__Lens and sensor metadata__
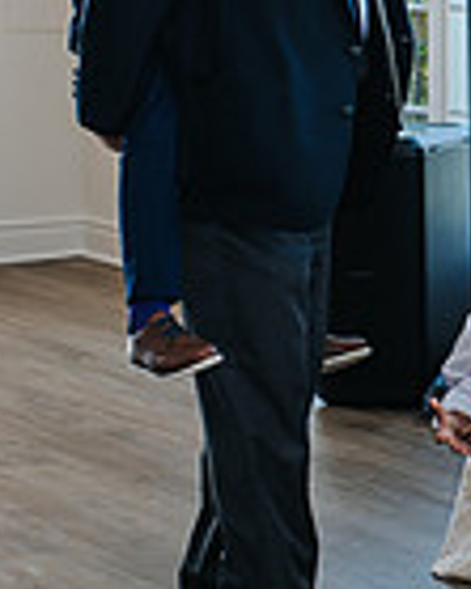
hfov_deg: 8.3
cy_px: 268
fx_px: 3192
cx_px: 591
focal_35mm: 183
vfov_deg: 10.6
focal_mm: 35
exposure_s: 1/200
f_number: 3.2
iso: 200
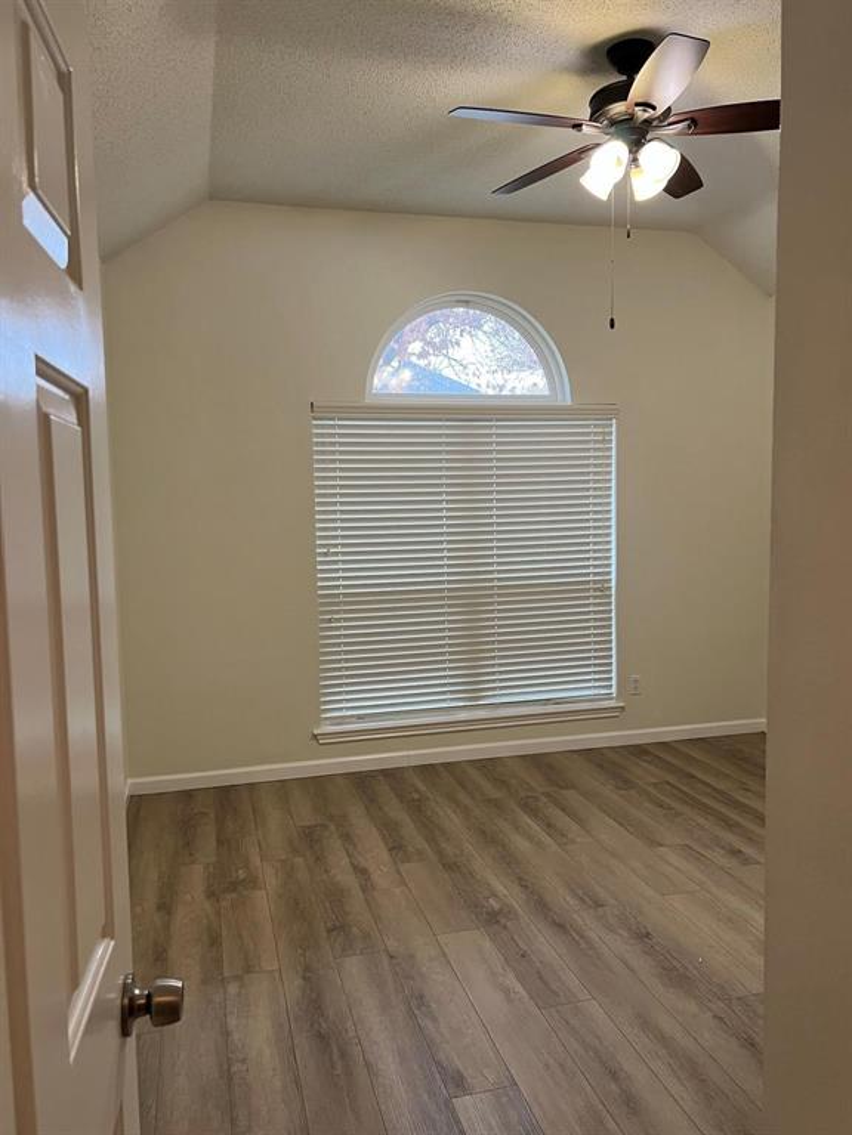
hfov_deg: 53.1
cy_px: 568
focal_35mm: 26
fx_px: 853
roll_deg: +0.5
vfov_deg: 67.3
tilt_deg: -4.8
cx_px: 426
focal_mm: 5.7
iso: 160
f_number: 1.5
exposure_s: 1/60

__To do__
Exclude all pictures and reproduce exactly the lines from the one containing "focal_35mm: 183" through the final line of the entries above.

__Answer area__
focal_35mm: 183
vfov_deg: 10.6
focal_mm: 35
exposure_s: 1/200
f_number: 3.2
iso: 200
hfov_deg: 53.1
cy_px: 568
focal_35mm: 26
fx_px: 853
roll_deg: +0.5
vfov_deg: 67.3
tilt_deg: -4.8
cx_px: 426
focal_mm: 5.7
iso: 160
f_number: 1.5
exposure_s: 1/60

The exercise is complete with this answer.